Despite many attempts to be helpful when it comes to veins, drips, cannulas and the like – I live in here, I know this body – the anaesthetist was sure he’d raise a good vein at the base of my left thumb. Hah! They all got burned with chemo. He did manage to insert the cannula in a reasonably painless manner, then the vein immediately collapsed. My pre-op notes say ‘POOR VENOUS ACCESS LEFT SIDE.’  As “I tried to save you wasted effort” went through my mind, Mr Sleepy said “let’s try the other side, get you to sleep and sort the rest out later.” A few minutes later I was, thankfully, asleep.

A couple of hours later I came round in the theatre antechamber. Someone was tugging at my foot while Mr C the surgeon smiled and said “good job.” I hadn’t really come round at that point but soon realised my friend the anaesthetist had made at least two more attempts at veins on the underside of my left wrist and half way up my left arm. Those had obviously – unsurprisingly – failed and were covered in surgical tape and teal-green swab material. It’s exactly the shade I had in mind for new curtains but I’m reconsidering my options having seen it firmly taped to various bits of me. It’s a shame because I like the colour but constant reminders of another trip to theatre might prove just a little off-putting.
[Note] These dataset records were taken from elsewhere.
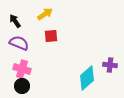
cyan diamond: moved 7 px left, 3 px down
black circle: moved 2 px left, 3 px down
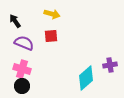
yellow arrow: moved 7 px right; rotated 49 degrees clockwise
purple semicircle: moved 5 px right
purple cross: rotated 16 degrees counterclockwise
cyan diamond: moved 1 px left
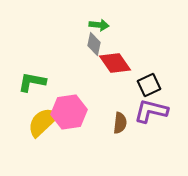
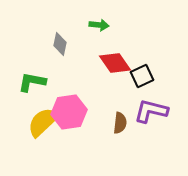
gray diamond: moved 34 px left
black square: moved 7 px left, 9 px up
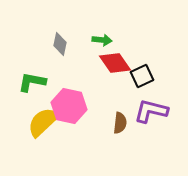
green arrow: moved 3 px right, 15 px down
pink hexagon: moved 6 px up; rotated 20 degrees clockwise
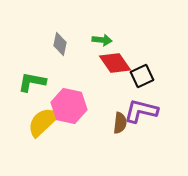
purple L-shape: moved 10 px left
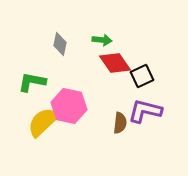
purple L-shape: moved 4 px right
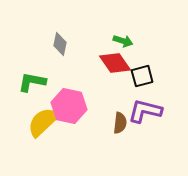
green arrow: moved 21 px right, 1 px down; rotated 12 degrees clockwise
black square: rotated 10 degrees clockwise
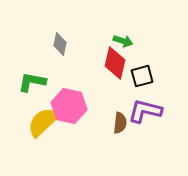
red diamond: rotated 48 degrees clockwise
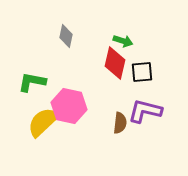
gray diamond: moved 6 px right, 8 px up
black square: moved 4 px up; rotated 10 degrees clockwise
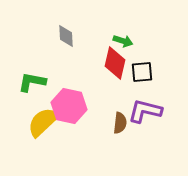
gray diamond: rotated 15 degrees counterclockwise
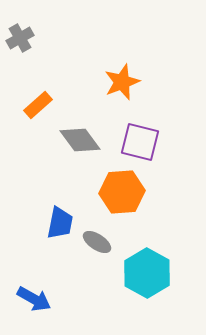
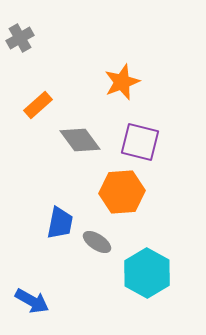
blue arrow: moved 2 px left, 2 px down
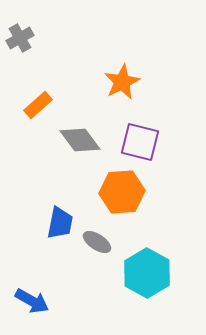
orange star: rotated 6 degrees counterclockwise
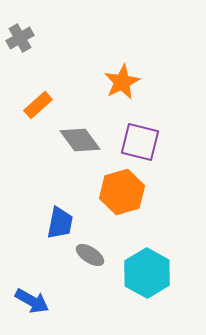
orange hexagon: rotated 12 degrees counterclockwise
gray ellipse: moved 7 px left, 13 px down
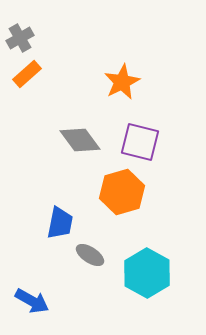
orange rectangle: moved 11 px left, 31 px up
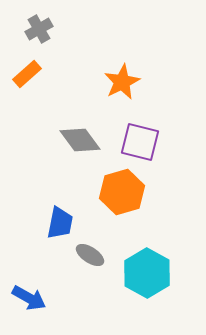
gray cross: moved 19 px right, 9 px up
blue arrow: moved 3 px left, 3 px up
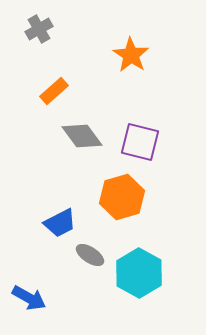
orange rectangle: moved 27 px right, 17 px down
orange star: moved 9 px right, 27 px up; rotated 12 degrees counterclockwise
gray diamond: moved 2 px right, 4 px up
orange hexagon: moved 5 px down
blue trapezoid: rotated 52 degrees clockwise
cyan hexagon: moved 8 px left
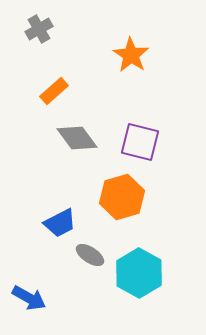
gray diamond: moved 5 px left, 2 px down
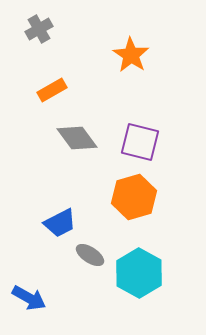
orange rectangle: moved 2 px left, 1 px up; rotated 12 degrees clockwise
orange hexagon: moved 12 px right
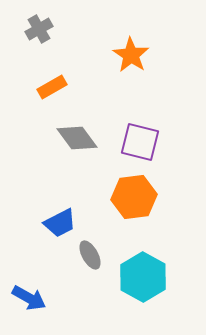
orange rectangle: moved 3 px up
orange hexagon: rotated 9 degrees clockwise
gray ellipse: rotated 28 degrees clockwise
cyan hexagon: moved 4 px right, 4 px down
By around 1pm I discovered the tugging at my left foot was someone changing a saline drip. It came to light when recovery nurse S looked at me in a very puzzled way and said “where on earth have they connected that?!” Beneath four layers of cellular blankets (anaesthetic makes me shiver uncontrollably for the first hour after surgery) she uncovered the truth… The chemo-scarred veins in my left arm had beaten Mr Sleepy who had resorted to a dorsal digital vein. Is nowhere to spared I wonder?
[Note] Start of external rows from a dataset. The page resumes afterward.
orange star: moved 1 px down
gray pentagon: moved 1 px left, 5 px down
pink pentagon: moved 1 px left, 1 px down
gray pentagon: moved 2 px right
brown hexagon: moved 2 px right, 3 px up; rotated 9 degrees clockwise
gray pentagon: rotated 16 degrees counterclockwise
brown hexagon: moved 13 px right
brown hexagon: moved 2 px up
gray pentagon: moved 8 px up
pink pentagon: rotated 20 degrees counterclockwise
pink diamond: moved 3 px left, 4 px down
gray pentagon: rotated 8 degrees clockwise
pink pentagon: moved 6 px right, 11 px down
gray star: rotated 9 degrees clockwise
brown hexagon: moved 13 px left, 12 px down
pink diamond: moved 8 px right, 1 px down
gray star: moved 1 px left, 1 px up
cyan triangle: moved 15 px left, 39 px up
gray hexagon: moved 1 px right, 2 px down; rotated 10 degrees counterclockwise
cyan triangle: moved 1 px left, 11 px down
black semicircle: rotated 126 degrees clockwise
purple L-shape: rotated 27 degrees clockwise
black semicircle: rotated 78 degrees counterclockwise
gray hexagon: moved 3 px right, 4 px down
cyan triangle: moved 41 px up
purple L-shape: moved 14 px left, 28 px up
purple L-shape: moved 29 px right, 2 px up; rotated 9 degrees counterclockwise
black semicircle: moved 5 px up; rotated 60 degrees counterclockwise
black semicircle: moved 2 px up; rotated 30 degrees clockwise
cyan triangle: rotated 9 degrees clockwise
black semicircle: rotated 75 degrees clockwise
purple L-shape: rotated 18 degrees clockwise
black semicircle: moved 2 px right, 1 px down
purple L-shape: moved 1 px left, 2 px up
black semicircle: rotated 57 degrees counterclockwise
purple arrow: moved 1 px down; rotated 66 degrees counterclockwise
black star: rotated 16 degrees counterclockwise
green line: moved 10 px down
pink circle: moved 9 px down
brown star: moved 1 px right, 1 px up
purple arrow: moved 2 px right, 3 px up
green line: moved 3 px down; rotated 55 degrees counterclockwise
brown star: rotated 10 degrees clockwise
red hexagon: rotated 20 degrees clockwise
All was going well with recovery until my blood pressure dropped to 86 over 44. Nurse S decided to lay me out flat and tilt the bed backwards at a 30 degree angle. I spent the next two hours in semi-headstand position wishing I could have something to eat and drink. By that point it had been around 24 hours since my last meal and 14 since my last sip of water but health and safety law says patients cannot be fed/watered if lying upside-down. Damned Eurocrats. When the blood pressure stubbornly resisted any reading above 94/60 they took the cuff off, turned me right-way-up and decided a cup of tea and some biscuits might prove more helpful. From my point of view it was certainly more enjoyable than dangling head-down while the machine went ‘beep.’ Being in hospital is the only time I eat biscuits these days.

There was a danger I might have to stay overnight and although the rooms at KTC are very nice they aren’t nice enough to make me stay when another option is available. I came home with more  cocodamol and some extra wound dressings.
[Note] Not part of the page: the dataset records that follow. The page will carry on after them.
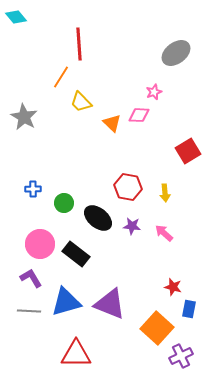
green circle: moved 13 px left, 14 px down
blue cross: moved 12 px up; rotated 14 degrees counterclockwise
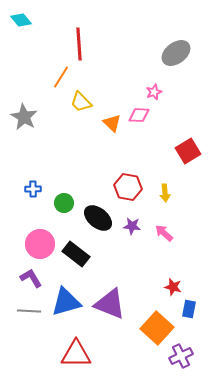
cyan diamond: moved 5 px right, 3 px down
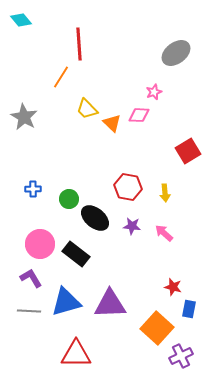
yellow trapezoid: moved 6 px right, 7 px down
green circle: moved 5 px right, 4 px up
black ellipse: moved 3 px left
purple triangle: rotated 24 degrees counterclockwise
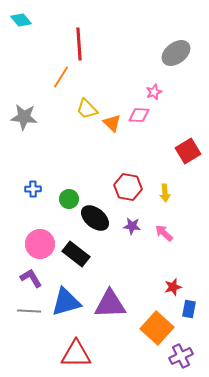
gray star: rotated 24 degrees counterclockwise
red star: rotated 30 degrees counterclockwise
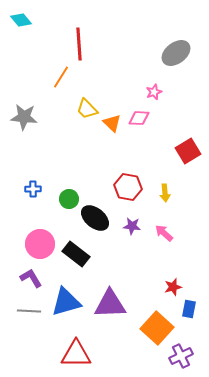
pink diamond: moved 3 px down
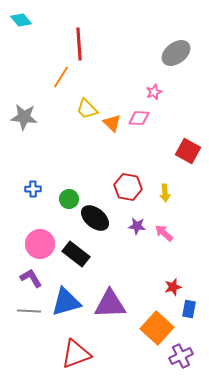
red square: rotated 30 degrees counterclockwise
purple star: moved 5 px right
red triangle: rotated 20 degrees counterclockwise
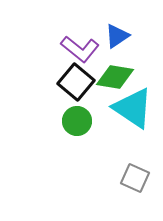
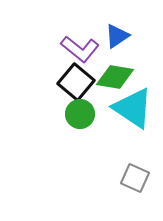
green circle: moved 3 px right, 7 px up
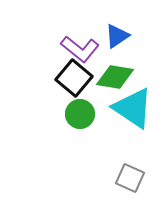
black square: moved 2 px left, 4 px up
gray square: moved 5 px left
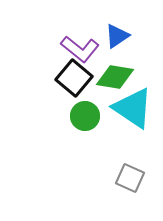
green circle: moved 5 px right, 2 px down
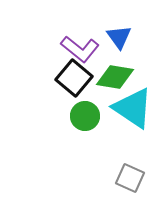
blue triangle: moved 2 px right, 1 px down; rotated 32 degrees counterclockwise
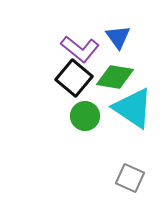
blue triangle: moved 1 px left
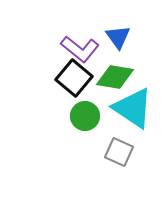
gray square: moved 11 px left, 26 px up
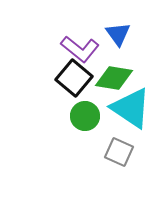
blue triangle: moved 3 px up
green diamond: moved 1 px left, 1 px down
cyan triangle: moved 2 px left
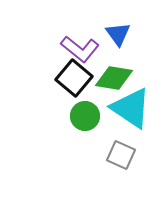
gray square: moved 2 px right, 3 px down
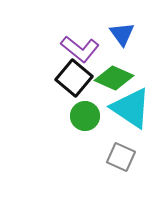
blue triangle: moved 4 px right
green diamond: rotated 15 degrees clockwise
gray square: moved 2 px down
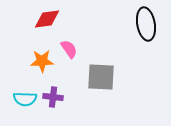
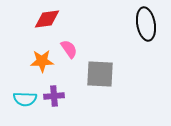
gray square: moved 1 px left, 3 px up
purple cross: moved 1 px right, 1 px up; rotated 12 degrees counterclockwise
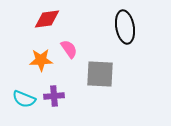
black ellipse: moved 21 px left, 3 px down
orange star: moved 1 px left, 1 px up
cyan semicircle: moved 1 px left; rotated 20 degrees clockwise
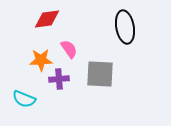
purple cross: moved 5 px right, 17 px up
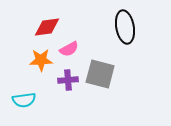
red diamond: moved 8 px down
pink semicircle: rotated 96 degrees clockwise
gray square: rotated 12 degrees clockwise
purple cross: moved 9 px right, 1 px down
cyan semicircle: moved 1 px down; rotated 30 degrees counterclockwise
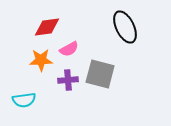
black ellipse: rotated 16 degrees counterclockwise
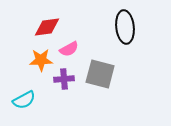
black ellipse: rotated 20 degrees clockwise
purple cross: moved 4 px left, 1 px up
cyan semicircle: rotated 20 degrees counterclockwise
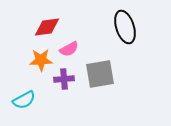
black ellipse: rotated 12 degrees counterclockwise
gray square: rotated 24 degrees counterclockwise
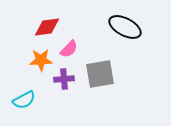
black ellipse: rotated 44 degrees counterclockwise
pink semicircle: rotated 18 degrees counterclockwise
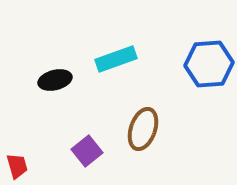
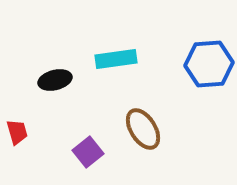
cyan rectangle: rotated 12 degrees clockwise
brown ellipse: rotated 51 degrees counterclockwise
purple square: moved 1 px right, 1 px down
red trapezoid: moved 34 px up
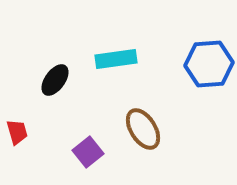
black ellipse: rotated 40 degrees counterclockwise
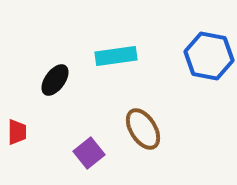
cyan rectangle: moved 3 px up
blue hexagon: moved 8 px up; rotated 15 degrees clockwise
red trapezoid: rotated 16 degrees clockwise
purple square: moved 1 px right, 1 px down
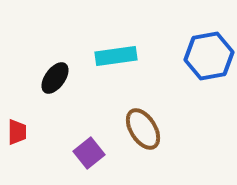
blue hexagon: rotated 21 degrees counterclockwise
black ellipse: moved 2 px up
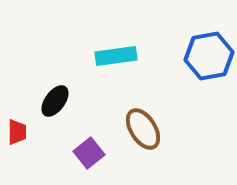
black ellipse: moved 23 px down
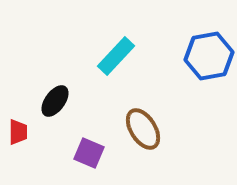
cyan rectangle: rotated 39 degrees counterclockwise
red trapezoid: moved 1 px right
purple square: rotated 28 degrees counterclockwise
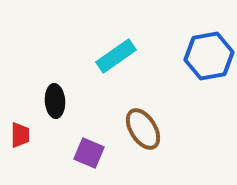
cyan rectangle: rotated 12 degrees clockwise
black ellipse: rotated 40 degrees counterclockwise
red trapezoid: moved 2 px right, 3 px down
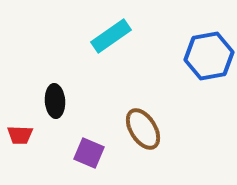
cyan rectangle: moved 5 px left, 20 px up
red trapezoid: rotated 92 degrees clockwise
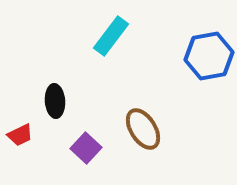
cyan rectangle: rotated 18 degrees counterclockwise
red trapezoid: rotated 28 degrees counterclockwise
purple square: moved 3 px left, 5 px up; rotated 20 degrees clockwise
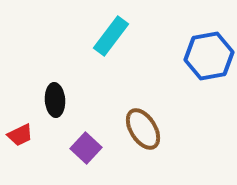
black ellipse: moved 1 px up
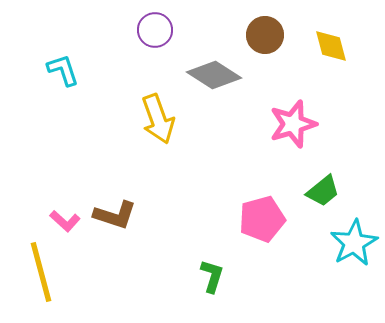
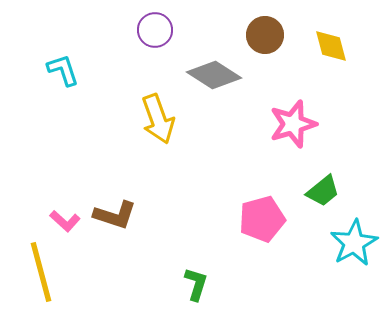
green L-shape: moved 16 px left, 8 px down
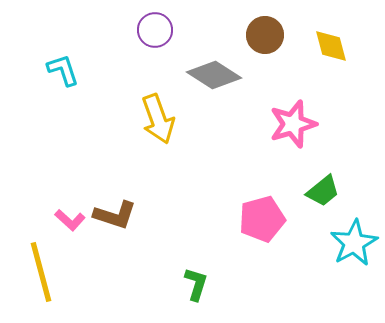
pink L-shape: moved 5 px right, 1 px up
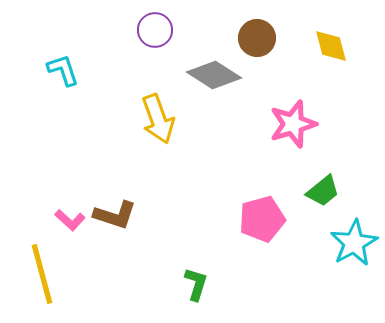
brown circle: moved 8 px left, 3 px down
yellow line: moved 1 px right, 2 px down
Today the wounds are sore and I feel like someone used my stomach as a punchbag but I’ve only had two cocodomol so it’s not that bad. Reading around it seems this surgery can make a tangible difference. “In high-risk women (that’s me) and mutation carriers, cohort studies of risk-reducing surgeries (mastectomy and salpingo-oophorectomy) showed substantially reduced risks for breast or ovarian cancer, with breast cancer reduced by 85% to 100% with mastectomy and by 37% to 100% with oophorectomy, and ovarian cancer reduced by 69% to 100% with oophorectomy or salpingo-oophorectomy” – Cancer Research UK. Meanwhile the current challenge, aside from recovery, is to keep off cocodamol. Being restless and irritable doesn’t suit me.